[Start of Attachment]

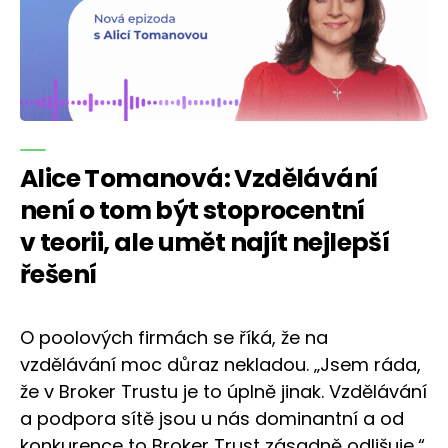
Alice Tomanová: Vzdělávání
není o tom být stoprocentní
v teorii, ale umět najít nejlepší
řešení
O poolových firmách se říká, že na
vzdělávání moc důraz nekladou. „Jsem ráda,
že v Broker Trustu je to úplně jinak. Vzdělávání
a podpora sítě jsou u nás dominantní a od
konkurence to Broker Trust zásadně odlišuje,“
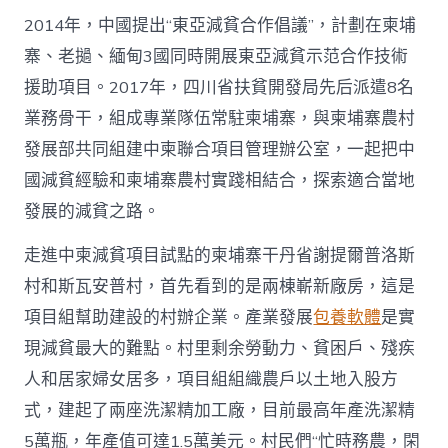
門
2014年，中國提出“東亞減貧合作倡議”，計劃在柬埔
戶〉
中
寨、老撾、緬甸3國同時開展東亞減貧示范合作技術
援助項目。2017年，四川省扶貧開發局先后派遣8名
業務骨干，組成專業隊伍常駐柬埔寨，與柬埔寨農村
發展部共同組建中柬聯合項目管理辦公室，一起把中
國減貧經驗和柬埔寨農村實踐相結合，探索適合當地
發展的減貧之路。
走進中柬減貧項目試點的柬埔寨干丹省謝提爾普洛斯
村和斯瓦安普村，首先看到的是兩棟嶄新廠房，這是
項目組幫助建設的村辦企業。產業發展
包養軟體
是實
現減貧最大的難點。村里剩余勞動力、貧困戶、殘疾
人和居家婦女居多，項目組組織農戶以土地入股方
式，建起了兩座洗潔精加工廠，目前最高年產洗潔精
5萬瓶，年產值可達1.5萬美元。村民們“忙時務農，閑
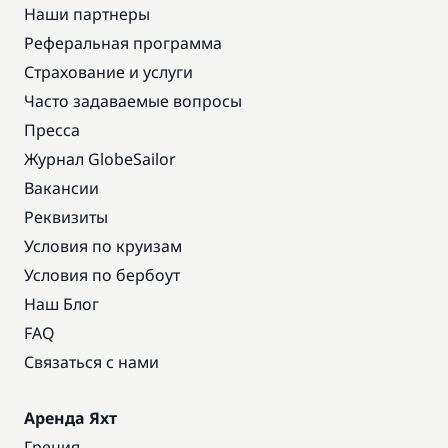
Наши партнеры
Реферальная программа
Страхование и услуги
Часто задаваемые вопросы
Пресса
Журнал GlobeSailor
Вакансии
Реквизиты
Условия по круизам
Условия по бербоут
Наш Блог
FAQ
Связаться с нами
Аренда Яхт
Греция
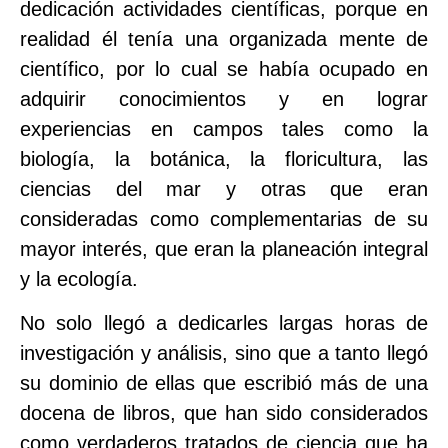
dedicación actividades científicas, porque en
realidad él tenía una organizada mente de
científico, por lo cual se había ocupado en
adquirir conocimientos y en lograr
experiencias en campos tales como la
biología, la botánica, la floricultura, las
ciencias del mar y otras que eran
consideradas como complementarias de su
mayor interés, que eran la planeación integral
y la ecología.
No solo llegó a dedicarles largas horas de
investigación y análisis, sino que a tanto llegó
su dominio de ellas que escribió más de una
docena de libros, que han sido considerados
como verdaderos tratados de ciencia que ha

[End of Attachment]
[Start of Attachment]

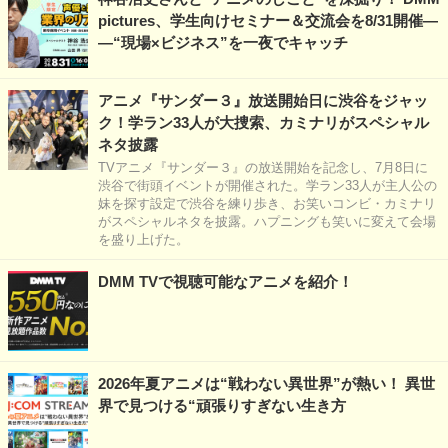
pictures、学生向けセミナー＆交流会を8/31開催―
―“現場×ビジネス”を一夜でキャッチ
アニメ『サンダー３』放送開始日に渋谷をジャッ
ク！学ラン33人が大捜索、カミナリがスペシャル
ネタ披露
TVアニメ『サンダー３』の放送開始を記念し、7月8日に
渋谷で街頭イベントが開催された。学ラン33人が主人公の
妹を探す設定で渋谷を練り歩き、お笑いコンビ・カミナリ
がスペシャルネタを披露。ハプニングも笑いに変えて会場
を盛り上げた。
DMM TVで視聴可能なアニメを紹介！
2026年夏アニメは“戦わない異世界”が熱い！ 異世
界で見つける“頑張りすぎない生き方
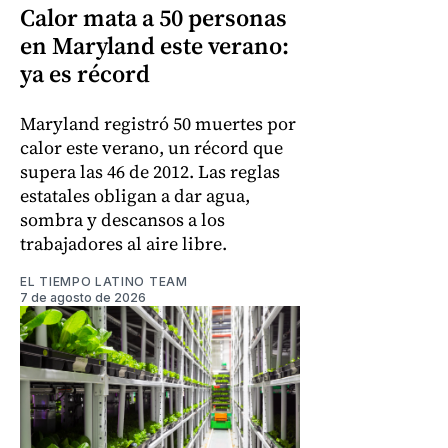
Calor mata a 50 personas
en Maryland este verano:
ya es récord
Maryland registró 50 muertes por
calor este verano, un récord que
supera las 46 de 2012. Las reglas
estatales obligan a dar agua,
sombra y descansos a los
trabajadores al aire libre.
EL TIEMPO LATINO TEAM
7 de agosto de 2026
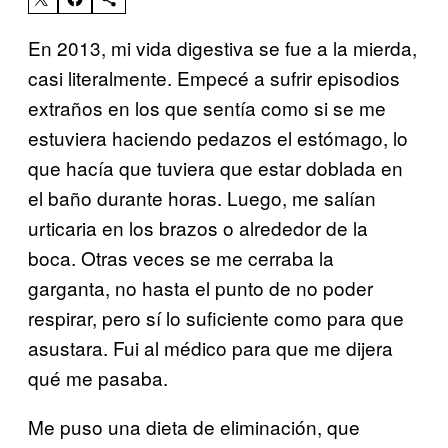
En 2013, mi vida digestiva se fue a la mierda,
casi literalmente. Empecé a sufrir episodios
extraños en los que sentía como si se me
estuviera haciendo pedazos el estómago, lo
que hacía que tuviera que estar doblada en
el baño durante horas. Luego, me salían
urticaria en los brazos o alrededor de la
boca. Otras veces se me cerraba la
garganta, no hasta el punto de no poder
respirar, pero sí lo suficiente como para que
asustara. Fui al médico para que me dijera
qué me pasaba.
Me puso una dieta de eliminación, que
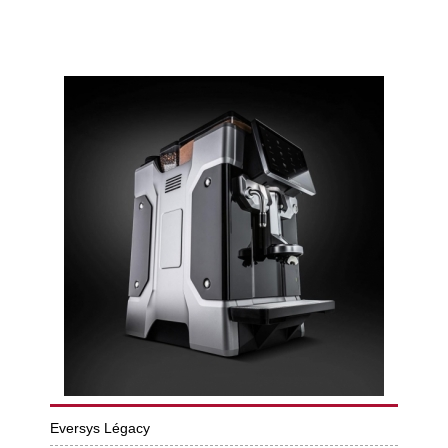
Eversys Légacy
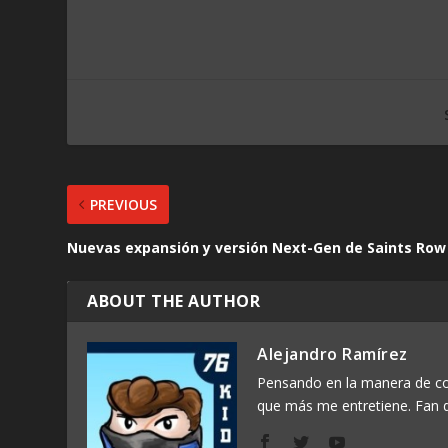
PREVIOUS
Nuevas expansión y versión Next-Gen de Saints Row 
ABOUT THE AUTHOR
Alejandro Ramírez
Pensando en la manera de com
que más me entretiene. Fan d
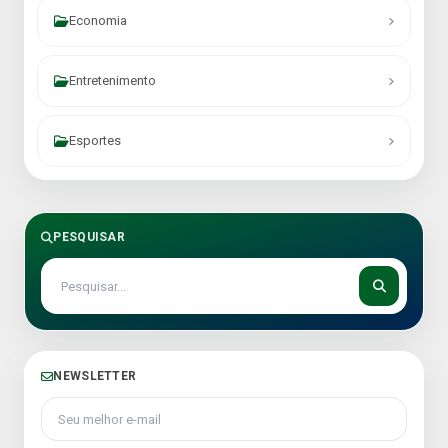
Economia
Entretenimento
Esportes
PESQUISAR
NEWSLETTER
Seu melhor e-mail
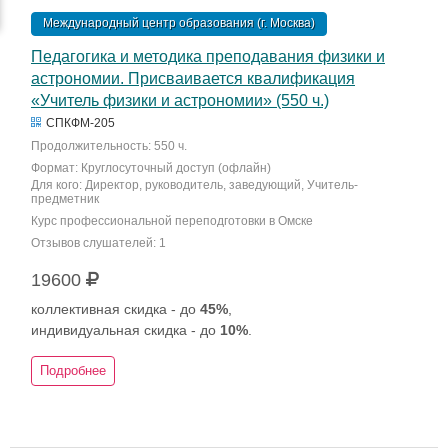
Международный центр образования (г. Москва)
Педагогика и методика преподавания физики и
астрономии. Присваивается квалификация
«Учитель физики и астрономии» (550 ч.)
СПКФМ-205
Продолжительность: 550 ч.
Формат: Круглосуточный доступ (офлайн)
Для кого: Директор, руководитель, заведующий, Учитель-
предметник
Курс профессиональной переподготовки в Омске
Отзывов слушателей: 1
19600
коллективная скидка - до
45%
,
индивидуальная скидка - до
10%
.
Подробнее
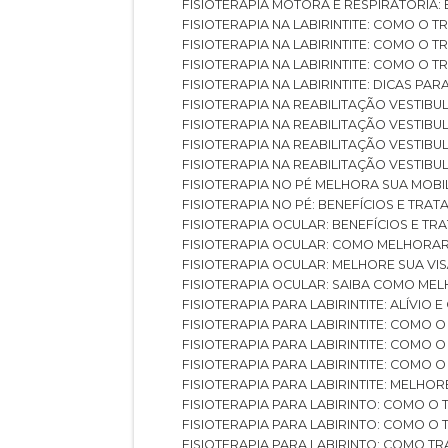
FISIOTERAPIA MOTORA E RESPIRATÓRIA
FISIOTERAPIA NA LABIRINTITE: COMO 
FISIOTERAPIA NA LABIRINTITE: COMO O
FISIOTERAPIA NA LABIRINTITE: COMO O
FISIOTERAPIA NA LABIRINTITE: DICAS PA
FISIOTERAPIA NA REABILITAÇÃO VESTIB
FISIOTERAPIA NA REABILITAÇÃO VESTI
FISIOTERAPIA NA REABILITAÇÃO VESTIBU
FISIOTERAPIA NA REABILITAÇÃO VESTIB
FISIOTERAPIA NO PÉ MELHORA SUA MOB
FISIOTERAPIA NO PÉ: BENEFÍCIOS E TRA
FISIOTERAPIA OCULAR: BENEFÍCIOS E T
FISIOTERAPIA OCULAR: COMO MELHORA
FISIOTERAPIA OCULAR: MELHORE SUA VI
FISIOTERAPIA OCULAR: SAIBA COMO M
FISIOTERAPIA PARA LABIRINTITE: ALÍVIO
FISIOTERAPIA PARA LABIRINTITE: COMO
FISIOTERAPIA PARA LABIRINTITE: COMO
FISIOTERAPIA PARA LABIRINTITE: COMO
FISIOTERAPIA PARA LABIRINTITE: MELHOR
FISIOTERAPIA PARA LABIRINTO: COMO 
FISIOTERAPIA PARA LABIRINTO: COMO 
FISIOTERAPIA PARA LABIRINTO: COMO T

[End of Attachment]

Beginning with the line above that has "Alice Tomanová: Vzdělávání" and going on through the line that has "como verdaderos tratados de ciencia que ha", retype every line exactly and add nothing else; drop the pictures.

_Answer to this exercise:_
Alice Tomanová: Vzdělávání
není o tom být stoprocentní
v teorii, ale umět najít nejlepší
řešení
O poolových firmách se říká, že na
vzdělávání moc důraz nekladou. „Jsem ráda,
že v Broker Trustu je to úplně jinak. Vzdělávání
a podpora sítě jsou u nás dominantní a od
konkurence to Broker Trust zásadně odlišuje,“
門
2014年，中國提出“東亞減貧合作倡議”，計劃在柬埔
戶〉
中
寨、老撾、緬甸3國同時開展東亞減貧示范合作技術
援助項目。2017年，四川省扶貧開發局先后派遣8名
業務骨干，組成專業隊伍常駐柬埔寨，與柬埔寨農村
發展部共同組建中柬聯合項目管理辦公室，一起把中
國減貧經驗和柬埔寨農村實踐相結合，探索適合當地
發展的減貧之路。
走進中柬減貧項目試點的柬埔寨干丹省謝提爾普洛斯
村和斯瓦安普村，首先看到的是兩棟嶄新廠房，這是
項目組幫助建設的村辦企業。產業發展
包養軟體
是實
現減貧最大的難點。村里剩余勞動力、貧困戶、殘疾
人和居家婦女居多，項目組組織農戶以土地入股方
式，建起了兩座洗潔精加工廠，目前最高年產洗潔精
5萬瓶，年產值可達1.5萬美元。村民們“忙時務農，閑
Наши партнеры
Реферальная программа
Страхование и услуги
Часто задаваемые вопросы
Пресса
Журнал GlobeSailor
Вакансии
Реквизиты
Условия по круизам
Условия по бербоут
Наш Блог
FAQ
Связаться с нами
Аренда Яхт
Греция
dedicación actividades científicas, porque en
realidad él tenía una organizada mente de
científico, por lo cual se había ocupado en
adquirir conocimientos y en lograr
experiencias en campos tales como la
biología, la botánica, la floricultura, las
ciencias del mar y otras que eran
consideradas como complementarias de su
mayor interés, que eran la planeación integral
y la ecología.
No solo llegó a dedicarles largas horas de
investigación y análisis, sino que a tanto llegó
su dominio de ellas que escribió más de una
docena de libros, que han sido considerados
como verdaderos tratados de ciencia que ha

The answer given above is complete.